I get close in that it does change the MAC but then I cannot get wifi to work. Of the other solutions I have looked at some change the MAC but getting the change to occur on boot has not been possible.

John

Hi John,

Sorry to here this.

Kernel and DietPi version?
Is the problem the onboard wifi?
Use it wifi module: " xradio_wlan "?
Is mac-address always → DC:44:6D:D3:A6:7F ?

If so, can you please have a look:

cat /etc/modprobe.d/xradio_wlan.conf

options xradio_wlan macaddr=DC:44:6D:D3:A6:7F

Sorry, but I only have the option to take a quick look into the last image file: DietPi_v139_OrangePiZero-armv7-(Jessie).img

… and the output of:

macchanger -s wlan0

would be nice. Thanks.

cu
k-plan

Hi k-plan,

Kernel : Linux Orange2 3.4.113-sun8i #2 SMP PREEMPT Mon Dec 5 19:40:45 GMT 2016 armv7l GNU/Linux
DietPi v142
On board wifi using module xradio_wlan
options xradio_wlan macaddr=DC:44:6D:D3:A6:7F

The MAC is always DC:44:6D:D3:A6:7F - does the above file therefore set this?
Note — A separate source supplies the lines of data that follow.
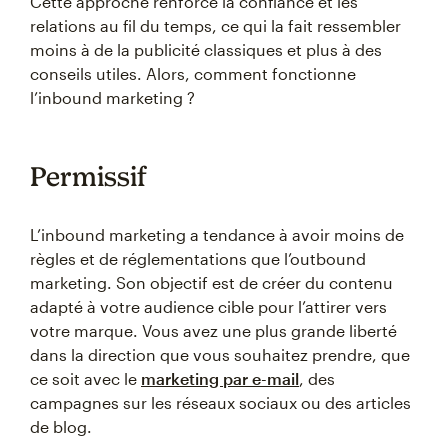
Cette approche renforce la confiance et les
relations au fil du temps, ce qui la fait ressembler
moins à de la publicité classiques et plus à des
conseils utiles. Alors, comment fonctionne
l’inbound marketing ?
Permissif
L’inbound marketing a tendance à avoir moins de
règles et de réglementations que l’outbound
marketing. Son objectif est de créer du contenu
adapté à votre audience cible pour l’attirer vers
votre marque. Vous avez une plus grande liberté
dans la direction que vous souhaitez prendre, que
ce soit avec le
marketing par e-mail
, des
campagnes sur les réseaux sociaux ou des articles
de blog.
Changeing it to another MAC stops wifi from working.
I can change it using the methods described above but then can’t connect by wifi and I cannot get a change to survive a reboot.

macchanger -s wlan0
Current MAC: dc:44:6d:d3:a6:7f (unknown)
Permanent MAC: dc:44:6d:d3:a6:7f (unknown)

Hi John,

Okay, you are on Legacy kernel images.


I think it should work, because I have read this hint here and here.
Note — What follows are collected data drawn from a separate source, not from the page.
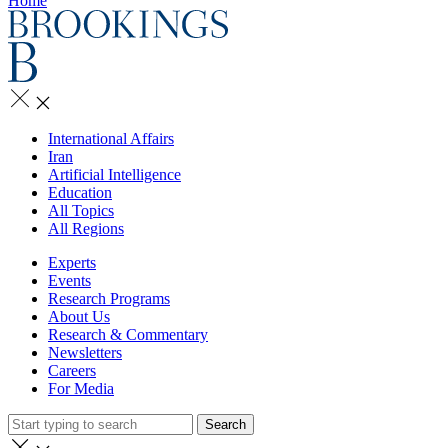
Home
International Affairs
Iran
Artificial Intelligence
Education
All Topics
All Regions
Experts
Events
Research Programs
About Us
Research & Commentary
Newsletters
Careers
For Media
Search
But have read as well from armbian

Board: Orange Pi Zero

  • Onboard wireless chip (XR819) has poor software support so wireless connection issues are expected

… and don’t understand, how XR819 (xradio) support to set a mac-address: http://filez.zoobab.com/allwinner/h2/201609022/lichee/linux-3.4/drivers/net/wireless/xradio/

It could be useful to have a look in dmesg output for something like

dmesg | grep xradio
dmesg | grep wlan0

[   11.922987] xradio_wlan: unknown parameter 'macaddr' ignored



modinfo xradio_wlan

Have you seen Fourdee wifi fix here?

https://github.com/Fourdee/DietPi/issues/635#issuecomment-266006050


If your own script works, you can test to integrate it into xradio_wlan.service or run it via /etc/rc.local

# rc.local

##  run changemac with a delay for example of 20 sec.
(/bin/sleep 20 && /etc/init.d/changemac.sh)

exit 0

But do it via systemctl will be a better way.
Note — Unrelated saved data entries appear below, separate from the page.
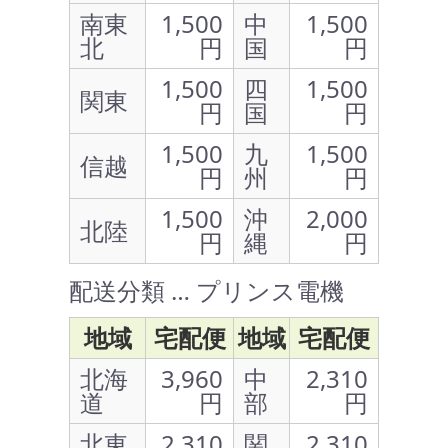
南東
1,500
中
1,500
北
円
国
円
1,500
四
1,500
関東
円
国
円
1,500
九
1,500
信越
円
州
円
1,500
沖
2,000
北陸
円
縄
円
配送分類 … プリンス電機
地域
宅配便
地域
宅配便
北海
3,960
中
2,310
道
円
部
円
北東
2,310
関
2,310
(Or, if you want, you can test, whether DietPi for OrangePi Zero with Mainline kernel get another mac-address on your special device)

Thanks k-plan for this detailed response - lots to try but first off I think I’ll check out the new kernel.

Other than the MAC problem I’ve had other wifi issues that maybe this kernel will fix.

John

I gave this a try:

(Or, if you want, you can test, whether DietPi for OrangePi Zero with Mainline kernel get another mac-address on your special device)

But couldn’t get it going. Instead I tried Armbian and have got this working but when I do ifconfig -a I get a different MAC address.

The question is - does DietPi therefore assign a MAC address to the device? If not then how can two devices having the same MAC address be explained?

With the two devices now having different MAC addresses they can happily co-exist on the network, but Armbian take a lot of extra work to set stuff up.